Excerpt to read >>
Segment Open

Death666Angel - Friday, June 26, 2020 - link" What's wrong with using plain old 8.76?" Nothing. What's wrong with "8760/1000"? It makes it clear where the value comes from (8760 hours in a year and 1000 W = 1 kW and the result being in kWh). Pretty normal way to phrase general engineering calculations. Very intuitive even for laymen, I would assume.
Oxford Guy - Thursday, June 25, 2020 - linkPerhaps this is a stupid question but — does this rely on TDP? I skipped over all the math bits.
After all, we all know how fudgy TDP can be.
Death666Angel - Friday, June 26, 2020 - linkMaybe not skip the actual words of the article? :D It is being calculated by using a real test platform, so we get actual power usage here, not TDP definitions.
Oxford Guy - Saturday, June 27, 2020 - linkMaybe not use charts that show only the claimed TDP? :D
nandnandnand - Thursday, June 25, 2020 - linkIntel's Lakefield and Alder Lake approach with big/small cores (copying ARM's big.LITTLE/DynamIQ) looks like it could work really well. AMD should do the same with a Jaguar-like small core. For desktop, they could put 32 of them in a separate chiplet or something like that.
brucethemoose - Thursday, June 25, 2020 - linkAs a plus, the big.LITTLE style scheduling work in Windows/Linux would be pushed along by Intel anyway.

Segment Closed

Set of tasks >>
(A) Copy the comment thread from "After all, we" to "not TDP definitions.", swapping "test platform" for "test bench".
(B) Translate this sentence from the comment thread into Spanish: "AMD should do the same with a Jaguar-like small core."

Entries provided >>
Segment Open

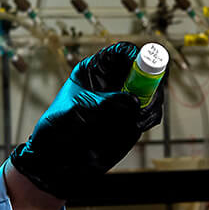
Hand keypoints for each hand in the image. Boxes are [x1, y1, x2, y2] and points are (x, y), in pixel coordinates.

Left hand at [8, 42, 164, 199]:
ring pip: (151, 93)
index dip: (135, 55)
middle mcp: (113, 83)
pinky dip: (150, 118)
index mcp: (95, 70)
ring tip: (139, 117)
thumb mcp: (78, 108)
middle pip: (145, 70)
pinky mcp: (131, 119)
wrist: (56, 157)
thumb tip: (133, 100)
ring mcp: (125, 101)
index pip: (121, 53)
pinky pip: (150, 114)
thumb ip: (104, 103)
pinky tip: (138, 124)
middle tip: (149, 95)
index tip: (144, 65)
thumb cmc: (57, 126)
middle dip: (152, 80)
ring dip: (152, 102)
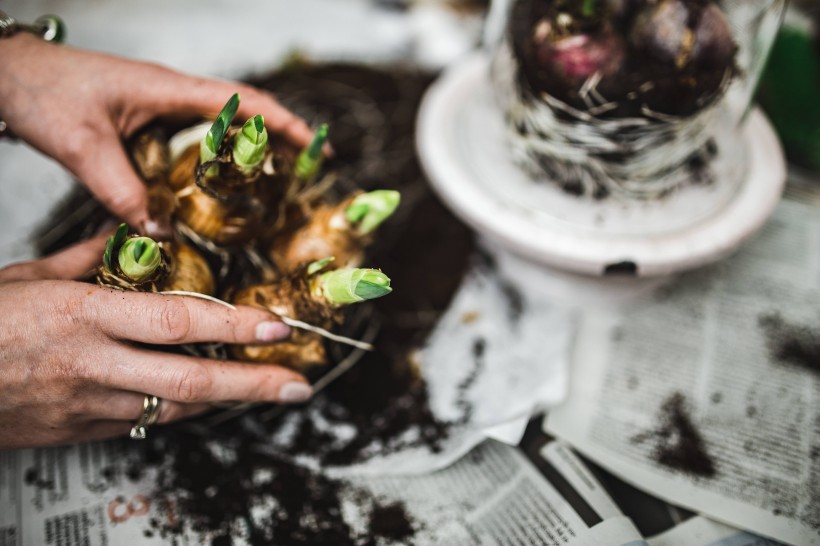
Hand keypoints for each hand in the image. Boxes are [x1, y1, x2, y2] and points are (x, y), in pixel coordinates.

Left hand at [0, 34, 314, 235]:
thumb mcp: (83, 146)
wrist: (6, 73)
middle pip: (241, 113)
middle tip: (302, 173)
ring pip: (218, 126)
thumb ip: (122, 191)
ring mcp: (159, 105)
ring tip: (270, 185)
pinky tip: (211, 188)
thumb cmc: (42, 90)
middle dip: (277, 139)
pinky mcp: (144, 120)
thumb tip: (161, 231)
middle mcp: (171, 94)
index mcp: (169, 89)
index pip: (243, 102)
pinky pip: (191, 139)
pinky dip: (212, 160)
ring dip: (247, 151)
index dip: (283, 123)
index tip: (313, 147)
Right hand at [0, 237, 311, 449]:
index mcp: (83, 316)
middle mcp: (94, 364)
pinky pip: (146, 422)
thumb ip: (88, 257)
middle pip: (191, 379)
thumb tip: (132, 232)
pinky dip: (182, 408)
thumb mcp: (27, 277)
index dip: (235, 325)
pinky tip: (211, 398)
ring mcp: (88, 405)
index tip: (278, 323)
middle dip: (253, 383)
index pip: (178, 320)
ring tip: (270, 389)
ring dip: (228, 398)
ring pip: (176, 407)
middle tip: (298, 384)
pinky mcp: (81, 431)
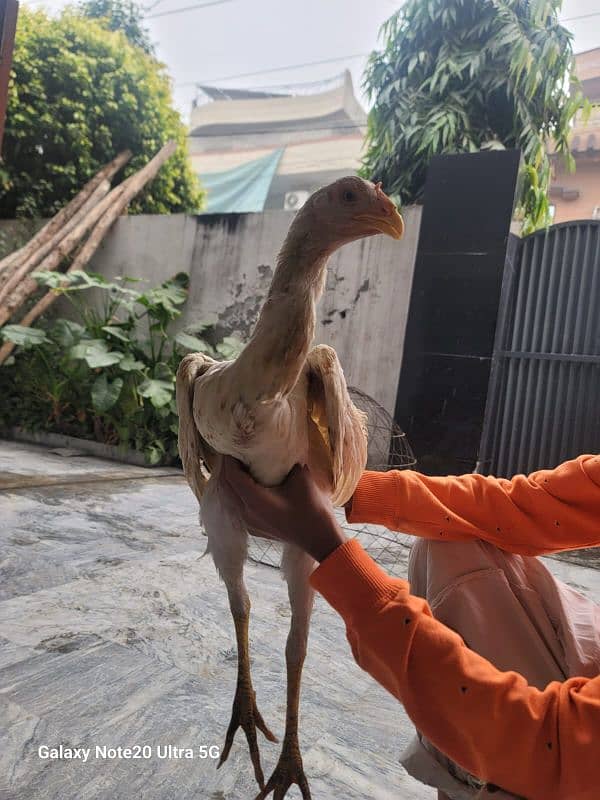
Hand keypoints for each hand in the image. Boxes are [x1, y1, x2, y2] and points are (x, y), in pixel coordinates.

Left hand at [221, 457, 346, 561]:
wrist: (319, 538)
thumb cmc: (312, 508)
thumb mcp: (301, 477)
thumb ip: (286, 463)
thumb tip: (278, 452)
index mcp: (255, 501)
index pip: (232, 476)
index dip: (229, 460)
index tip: (232, 446)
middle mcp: (246, 513)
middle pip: (228, 487)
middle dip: (229, 468)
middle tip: (235, 452)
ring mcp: (249, 523)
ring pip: (232, 498)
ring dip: (235, 482)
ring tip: (241, 466)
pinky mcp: (254, 529)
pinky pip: (240, 507)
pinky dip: (241, 493)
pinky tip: (251, 485)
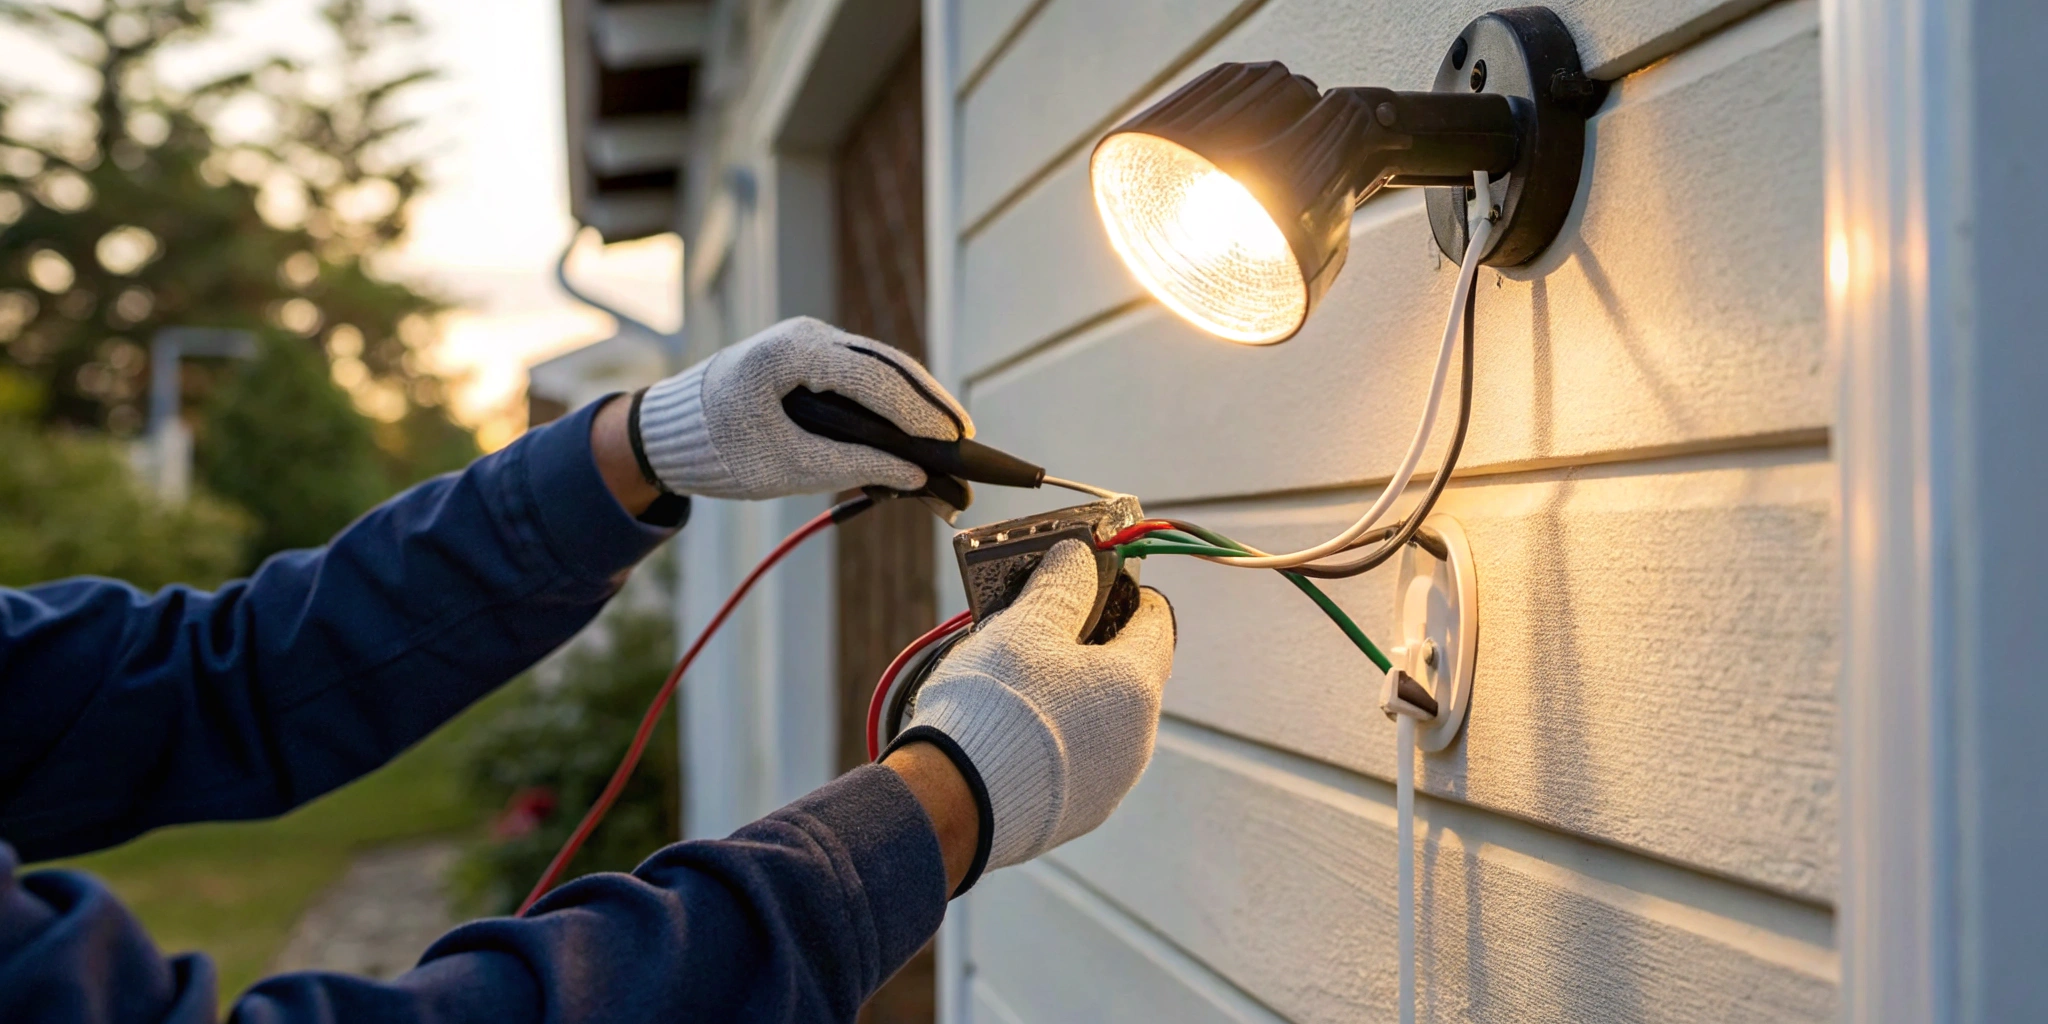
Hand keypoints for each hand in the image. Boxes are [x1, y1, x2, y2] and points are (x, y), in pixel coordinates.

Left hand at [631, 316, 971, 499]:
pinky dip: (890, 397)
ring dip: (915, 398)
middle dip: (929, 401)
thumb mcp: (789, 467)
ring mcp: (808, 340)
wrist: (669, 431)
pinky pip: (861, 371)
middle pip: (885, 363)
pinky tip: (914, 422)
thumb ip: (855, 466)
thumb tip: (914, 476)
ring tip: (951, 430)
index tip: (953, 440)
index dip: (918, 412)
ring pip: (878, 364)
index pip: (873, 377)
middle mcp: (805, 335)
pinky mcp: (808, 355)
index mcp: (792, 353)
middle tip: (966, 434)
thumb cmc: (720, 448)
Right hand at [892, 540, 1175, 885]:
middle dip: (1089, 641)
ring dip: (1070, 690)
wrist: (955, 804)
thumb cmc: (996, 707)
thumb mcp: (1027, 623)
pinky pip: (1077, 757)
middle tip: (1041, 621)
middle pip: (1127, 670)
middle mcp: (1138, 738)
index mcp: (1137, 685)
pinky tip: (1010, 725)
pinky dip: (1055, 734)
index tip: (1091, 578)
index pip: (1156, 619)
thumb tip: (1079, 557)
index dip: (1125, 590)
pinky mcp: (1077, 812)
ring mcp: (1110, 781)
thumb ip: (1062, 583)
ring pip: (1100, 716)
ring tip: (1015, 675)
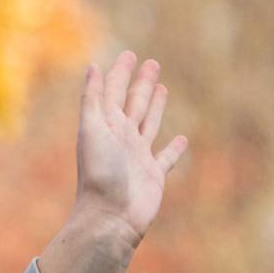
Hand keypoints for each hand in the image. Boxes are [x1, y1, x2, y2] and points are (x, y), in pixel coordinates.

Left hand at [74, 51, 188, 244]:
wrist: (110, 218)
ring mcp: (138, 157)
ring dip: (155, 106)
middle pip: (133, 104)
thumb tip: (93, 66)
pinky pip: (166, 158)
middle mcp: (121, 140)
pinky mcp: (154, 175)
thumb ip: (92, 100)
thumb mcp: (92, 130)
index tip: (129, 54)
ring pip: (149, 124)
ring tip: (162, 88)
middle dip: (140, 84)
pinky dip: (174, 148)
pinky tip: (181, 138)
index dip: (120, 73)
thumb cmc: (99, 174)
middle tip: (150, 63)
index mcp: (106, 127)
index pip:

Segment Closed

Exercise solutions >>
(A)
After all, we all know how fudgy TDP can be.
Death666Angel - Friday, June 26, 2020 - linkMaybe not skip the actual words of the article? :D It is being calculated by using a real test bench, so we get actual power usage here, not TDP definitions.

(B) AMD debería hacer lo mismo con un núcleo pequeño similar a Jaguar.